I arrive at the winery, talk shit with my fellow harvesters, mostly focusing on how ugly, stupid and sex deprived they all are, we laugh, it’s cool.  Oh we all have mustaches.  All 5 of us, mine is the best, that’s not me being all uppity, my mustache is the fucking bee’s knees, it’s sick, it howls at the early morning moon then I get to work.

There are two chemicals that dominate my daily existence:  TSP and Citric Acid.  If you found a maggot-infested armadillo carcass on the side of the road, dipped it in TSP/water/Citric/water it would come out a 8 ounce cut of the best damn filet mignon the world has ever seen.  We spend about an hour cleaning all the equipment we will be using that day with this system.  The equipment includes sumps, trays, shovels, hoses of various sizes, an irrigator, pitchers, buckets, graduated cylanders, hydrometers, clamps, and gaskets.  Once the fruit comes in and it is sorted and de-stemmed it is pumped into anywhere from 739-2269 gallon stainless steel tanks where the berries and juice begins to ferment.  Each morning we do pump overs which involves all the equipment listed above.

The sump is a large stainless steel bin that holds 100 gallons. The steel mesh tray sits on top.  We open a valve at the bottom of the tank and the berries and juice come rushing into the tray, the liquid goes in the bin, the berries stay in the tray.  When the berries get too full in the bin, I shovel them into a 5 gallon bucket that weighs in at 35-40 pounds and haul it up about 20 stairs to a cat walk above the tanks and dump it back in the top of the tank.  There can be up to 4 or 5 of these trips and sometime I do 4 or 5 pumovers each morning.  It’s similiar to watching events in World’s Strongest Man competitions, except we are making fine wine.  The liquid is constantly being pumped via a hose through the irrigator at the top of the tank creating a cycling effect, mixing berries and juice and making a smooth even ferment process.

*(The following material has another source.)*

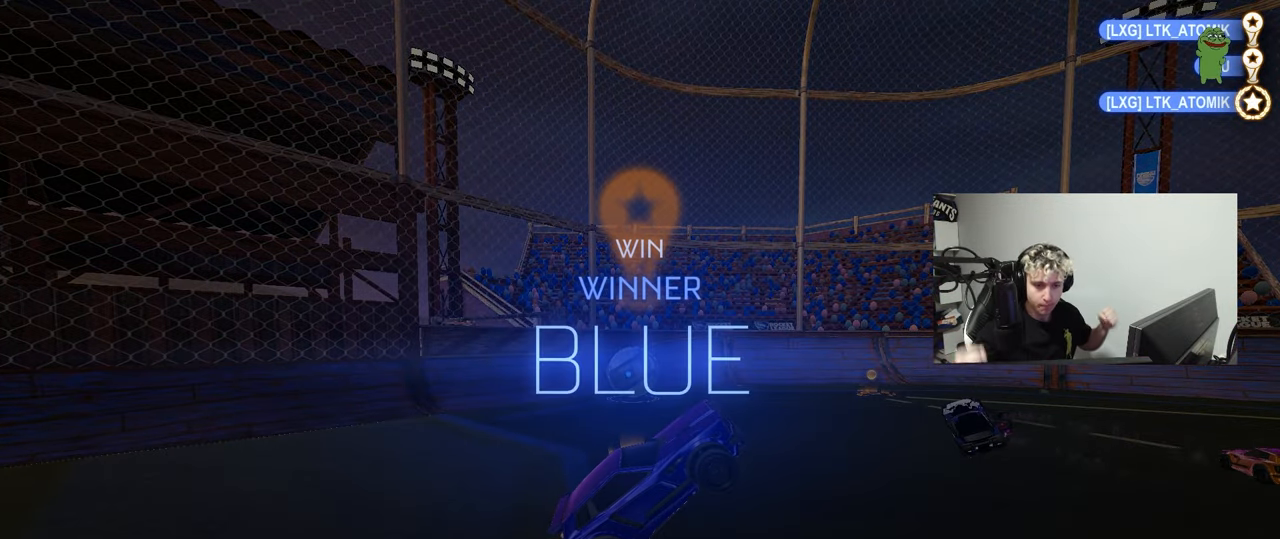
{"keys": [], "mouse": [], "events": []}
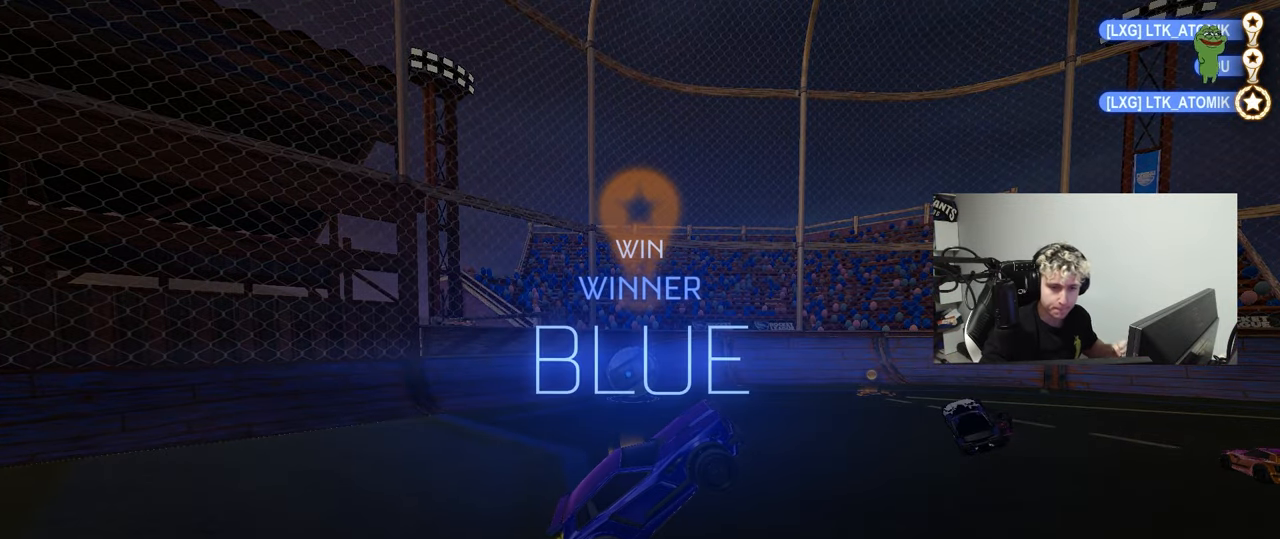
{"keys": [], "mouse": [], "events": []}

After you use anything, you clean it with tsp/water/citric/water, this may not sound like a big deal, but this is 80% of what I spend my time doing, every winery is this way.  The morning is a stellar time up here, the light comes over one side of the vineyard and lights up the grapes, then it’s behind the guest house, then it’s over towards the west illuminating the valley.  Today after lunch our Assistant Winemaker put a tee in our dirt patio area and blasted a couple balls into the abyss this is below our property.  It drops about 700 feet right off the patio.  We eat lunch together at a big table in the guest house.  Lunch is provided by the winery.  Today we told some dead baby jokes and clown suit jokes, killer stuff.

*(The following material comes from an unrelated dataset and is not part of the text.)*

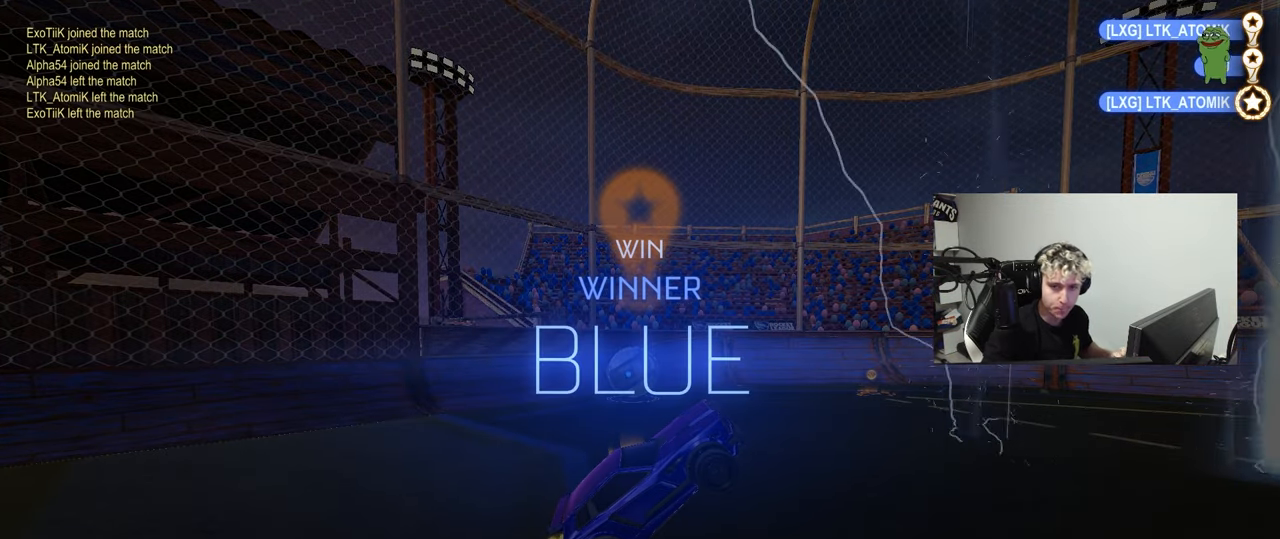
{"keys": [], "mouse": [], "events": []}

We have a rough idea of when fruit is going to come in, but it’s never certain.  If fruit shows up at 5:00 pm you have set up the sorting table which is about the width and height of a large dumptruck, de-stemmer, stem bin, auger, pump and make sure the tank the fruit is going into is sterilized and read to go.  It gets cold here at night, down to high 40s, low 50s and when you spend 3 or 4 hours in that temperature handling cold fruit, you get antsy in the pantsy to get it over with.  My hands these days are quite stained purple and there are lots of lines I never had before.

I’m really tired in the morning, and really tired when I get home, my whole body is sore.  But when I get to the bar, that first beer tastes so damn good when I have it, it’s stunning.  I get a little loopy, sometimes there’s a million things happening at once and I’ve been working for 12 hours staright and I haven’t had a day off in 18 days.  It’s hectic, but overall it’s incredibly rewarding and cool to be a part of producing some of the best wine on the planet.  More on that to come.